Ben o kapağı yeniden ürettim. Gerçekçi bir çizgiyle, abartıyı ve espriyi kısmen "bozarak". Soldaki özgün kapak hızlı: göz kırpıyor, güldürüyor, geçiyor. Benim yorumumsa o hızın tam tersine kurulmuş, koyu ve yavaş. Çünkü artık şaka yok; bakışın kendisi var.

Bu yüzden “bakanı” durduruyor. O eski kapağın güvenli mizahını bozuyor, rahat bir gülümsemeyi imkânsızlaştırıyor. Tüblek’in figürü bakılmak için yapılmıştı; benimki onu izleyerek bakışın kendisini sorgulamak için üretildi. En azından niyetim buydu. Kadın artık “şakanın malzemesi” değil, şakanın bedelini ödeyen kişi: “Bak ama bu kez neye baktığını fark et.”

Başta, kapakları yorumlarken güç kaybedeceğimi, ürettiklerimin taklit gibi durabileceğini biliyordum. Sonra bunun illa bir zayıflık değil, tam tersine bir ters yüz etme biçimi olduğunu fark ettim. Bir zamanlar espri olan şey, şimdi bir yüzleşme biçimine dönüşebilirdi. Bu da bir güç değişimi ve başka türden, daha sessiz ama daha kalıcı bir etki bırakabilirdi.

Perşembe, Kasım 13, 2025

Bir balkon sahnesi

Fotoğraf, geçen asırdan, otuzlu yıllardan gibi duruyor. Üst-orta sınıfa ait bir evin balkonunda ya da terasında çekilmiş. Zemindeki kilim, arkadaki dökme demir korkuluklar ve açık kapı detayı, yazlık bir evi ya da köşk benzeri bir yapıyı düşündürüyor. Işık yumuşak; muhtemelen öğleden sonra, doğal ışıkta çekilmiş.

Üç kadının ortasında (büyük ihtimalle dayı ya da enişte olan) bir erkek oturuyor. Dönemin modasına uygun şekilde dar paçalı pantolon, açık renk gömlek, kravat veya fular takmış. Gözlükleri o yılların güneş gözlüğü modasını (belki pince-nez benzeri bir modeli) yansıtıyor.

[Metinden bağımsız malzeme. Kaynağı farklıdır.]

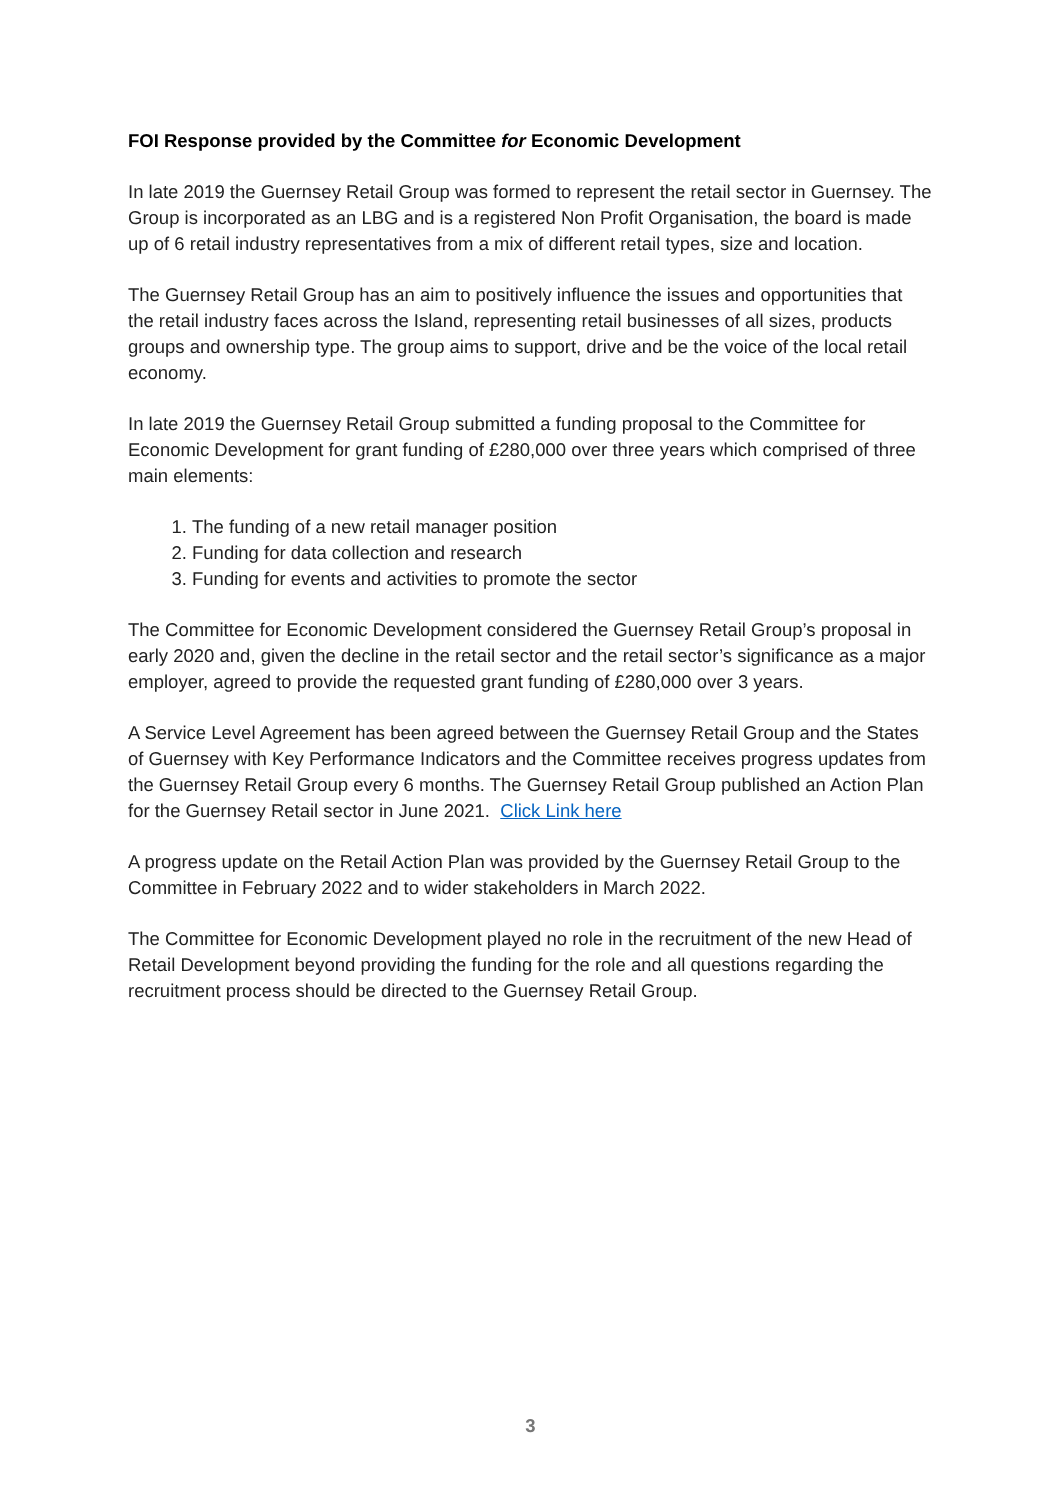FOI Response provided by the Committee for Economic Development
In late 2019 the Guernsey Retail Group was formed to represent the retail sector in Guernsey. The Group is incorporated as an LBG and is a registered Non Profit Organisation, the board is made up of 6 retail industry representatives from a mix of different retail types, size and location.
The Guernsey Retail Group has an aim to positively influence the issues and opportunities that the retail industry faces across the Island, representing retail businesses of all sizes, products groups and ownership type. The group aims to support, drive and be the voice of the local retail economy.
In late 2019 the Guernsey Retail Group submitted a funding proposal to the Committee for Economic Development for grant funding of £280,000 over three years which comprised of three main elements:
1. The funding of a new retail manager position
2. Funding for data collection and research
3. Funding for events and activities to promote the sector
The Committee for Economic Development considered the Guernsey Retail Group’s proposal in early 2020 and, given the decline in the retail sector and the retail sector’s significance as a major employer, agreed to provide the requested grant funding of £280,000 over 3 years.
A Service Level Agreement has been agreed between the Guernsey Retail Group and the States of Guernsey with Key Performance Indicators and the Committee receives progress updates from the Guernsey Retail Group every 6 months. The Guernsey Retail Group published an Action Plan for the Guernsey Retail sector in June 2021. Click Link here
A progress update on the Retail Action Plan was provided by the Guernsey Retail Group to the Committee in February 2022 and to wider stakeholders in March 2022.
The Committee for Economic Development played no role in the recruitment of the new Head of Retail Development beyond providing the funding for the role and all questions regarding the recruitment process should be directed to the Guernsey Retail Group.
3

Kadınların üçü de kısa kollu, diz altı uzunlukta açık renk elbiseler giymiş. Saçlar kısa, dalgalı, “marcel wave” etkisi taşıyor; Cumhuriyet’in ilk kuşağındaki “modern” kadın imgesine denk düşüyor.

Kadın-erkek bir aradalığı gayet rahat; bu da 1930’ların şehirli, eğitimli orta sınıf çevrelerine özgü bir modernlik sahnesi. Kadınların beden dilleri içten, gülümseyen ifadeler doğal. Fotoğraf, erken Cumhuriyet’in kentli yaşam tarzını ve serbest zaman kültürünü (oyun, sohbet, açık havada oturmak) bir arada gösteriyor: “Biz de modern bir hayat sürüyoruz.”

Beyefendinin kartları tutuşu, el hareketi ve ifadesi bir falcıyı taklit eder gibi. Kadınların ona ve sahneye bakışı farklı: biri olaya katılmış, biri mesafeli, biri dışarıya, kameraya yönelmiş. Böylece fotoğraf hem içe (oyunun kendisine) hem dışa (fotoğrafın sahiciliğine) bir göndermede bulunuyor.

Fotoğrafın neşesi bana iyi geliyor. Küçük bir teatral sahne kurulmuş; belli ki bir mizah duygusu, bir gösteri isteği var. Ama mizah yalnızca adamın falcı pozunda değil, asıl, kameraya bakan kadının sessiz ironisinde saklı. O bakış, pozun kurmaca olduğunu ifşa ediyor, fotoğrafın kendi sahnesini açığa vuruyor. Kare bu yüzden hem komik hem bilinçli: hem oyun, hem kendini fark eden bir temsil.

Meraklısı, fotoğrafın arka yüzüne yazılmış mektuba da bakabilir. O kadarına girmeyeceğim; bana bu mütevazi mizah, kâfi geliyor.

Muazzez

Boksör Sarı Oktay’ın kızı. Kolejli, Ankaralı. Soyadı, polis olan ilk kocasından.  Sesi güzel Muazzez. Külhani, aparkatlı. Ağır şarkıların uzun saltanatlısı... Kurşuni bir tütün sesi. Hasan Heybetli’nin efsunlu gecesinde hiç bakmasa bu kadar âşık. Halaskar Gazi’ye serilen güller. Rast söylerken kendini katan kadın, ah bu şarkıların gözü kör olsun. Muazzez Abacı, vurgun…

Bir otel odası, biraz görüş günü, biraz eski bir şarkı. Sabaha kadar içelim, masa güzel, sen ağla Firuze! İki kere çaresiz, üç kere yorgun. Her seven bir değil. Arafta yağmurlar, rüzgârda yağmur hep eğri yağar. Abacı, azalan gündüzlerin, “bitti o sevda” diyen hayatın boğuk tınısı. Yokuş aşağı.